EXERCISE –
Copy out everything from the start of the entries down to and including the line that contains "い。世界で初めて酒を飲み交わし、脅威を排除する政治家が大分". Keep every line character for character.

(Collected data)
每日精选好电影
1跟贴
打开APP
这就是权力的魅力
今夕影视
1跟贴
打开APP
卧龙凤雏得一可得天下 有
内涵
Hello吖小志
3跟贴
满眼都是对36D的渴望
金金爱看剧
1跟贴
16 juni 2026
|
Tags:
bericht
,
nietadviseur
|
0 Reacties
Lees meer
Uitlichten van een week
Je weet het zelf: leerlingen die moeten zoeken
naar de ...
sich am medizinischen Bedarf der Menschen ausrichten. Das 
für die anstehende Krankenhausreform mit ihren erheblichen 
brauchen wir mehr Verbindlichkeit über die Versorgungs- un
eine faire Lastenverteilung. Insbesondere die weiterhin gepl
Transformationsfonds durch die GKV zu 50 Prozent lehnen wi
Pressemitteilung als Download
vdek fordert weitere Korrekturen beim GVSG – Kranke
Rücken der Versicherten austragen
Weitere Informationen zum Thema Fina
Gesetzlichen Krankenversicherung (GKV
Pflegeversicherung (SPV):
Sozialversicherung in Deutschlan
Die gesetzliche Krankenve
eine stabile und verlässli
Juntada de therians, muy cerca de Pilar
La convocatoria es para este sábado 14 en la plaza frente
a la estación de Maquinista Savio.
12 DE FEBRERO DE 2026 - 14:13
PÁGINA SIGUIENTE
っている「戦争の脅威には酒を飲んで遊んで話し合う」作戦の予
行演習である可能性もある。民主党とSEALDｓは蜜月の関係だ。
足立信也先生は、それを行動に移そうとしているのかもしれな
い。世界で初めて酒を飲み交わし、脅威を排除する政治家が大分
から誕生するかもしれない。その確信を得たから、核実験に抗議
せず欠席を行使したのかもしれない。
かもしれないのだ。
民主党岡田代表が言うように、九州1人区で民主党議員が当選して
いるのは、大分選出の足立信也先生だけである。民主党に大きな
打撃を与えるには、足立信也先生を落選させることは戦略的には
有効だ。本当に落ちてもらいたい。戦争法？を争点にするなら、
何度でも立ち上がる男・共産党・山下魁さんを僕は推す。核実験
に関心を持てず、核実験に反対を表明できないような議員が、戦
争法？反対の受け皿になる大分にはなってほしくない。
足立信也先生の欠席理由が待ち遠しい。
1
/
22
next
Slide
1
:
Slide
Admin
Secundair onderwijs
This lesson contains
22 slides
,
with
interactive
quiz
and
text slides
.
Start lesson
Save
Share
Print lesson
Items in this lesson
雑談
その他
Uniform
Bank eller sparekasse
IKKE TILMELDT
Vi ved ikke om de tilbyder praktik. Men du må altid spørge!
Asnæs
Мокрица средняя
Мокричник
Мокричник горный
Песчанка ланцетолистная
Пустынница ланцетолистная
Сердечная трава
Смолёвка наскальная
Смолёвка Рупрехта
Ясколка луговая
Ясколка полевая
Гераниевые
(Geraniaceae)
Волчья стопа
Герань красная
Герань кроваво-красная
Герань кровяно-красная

ANSWER BOX –
每日精选好电影
1跟贴
打开APP
这就是权力的魅力
今夕影视
1跟贴
打开APP
卧龙凤雏得一可得天下 有
内涵
Hello吖小志
3跟贴
满眼都是对36D的渴望
金金爱看剧
1跟贴
16 juni 2026
|
Tags:
bericht
,
nietadviseur
|
0 Reacties
Lees meer
Uitlichten van een week
Je weet het zelf: leerlingen die moeten zoeken
naar de ...
sich am medizinischen Bedarf der Menschen ausrichten. Das 
für die anstehende Krankenhausreform mit ihren erheblichen 
brauchen wir mehr Verbindlichkeit über die Versorgungs- un
eine faire Lastenverteilung. Insbesondere die weiterhin gepl
Transformationsfonds durch die GKV zu 50 Prozent lehnen wi
Pressemitteilung als Download
vdek fordert weitere Korrekturen beim GVSG – Kranke
Rücken der Versicherten austragen
Weitere Informationen zum Thema Fina
Gesetzlichen Krankenversicherung (GKV
Pflegeversicherung (SPV):
Sozialversicherung in Deutschlan
Die gesetzliche Krankenve
eine stabile und verlässli
Juntada de therians, muy cerca de Pilar
La convocatoria es para este sábado 14 en la plaza frente
a la estación de Maquinista Savio.
12 DE FEBRERO DE 2026 - 14:13
PÁGINA SIGUIENTE
っている「戦争の脅威には酒を飲んで遊んで話し合う」作戦の予
行演習である可能性もある。民主党とSEALDｓは蜜月の関係だ。
足立信也先生は、それを行動に移そうとしているのかもしれな
い。世界で初めて酒を飲み交わし、脅威を排除する政治家が大分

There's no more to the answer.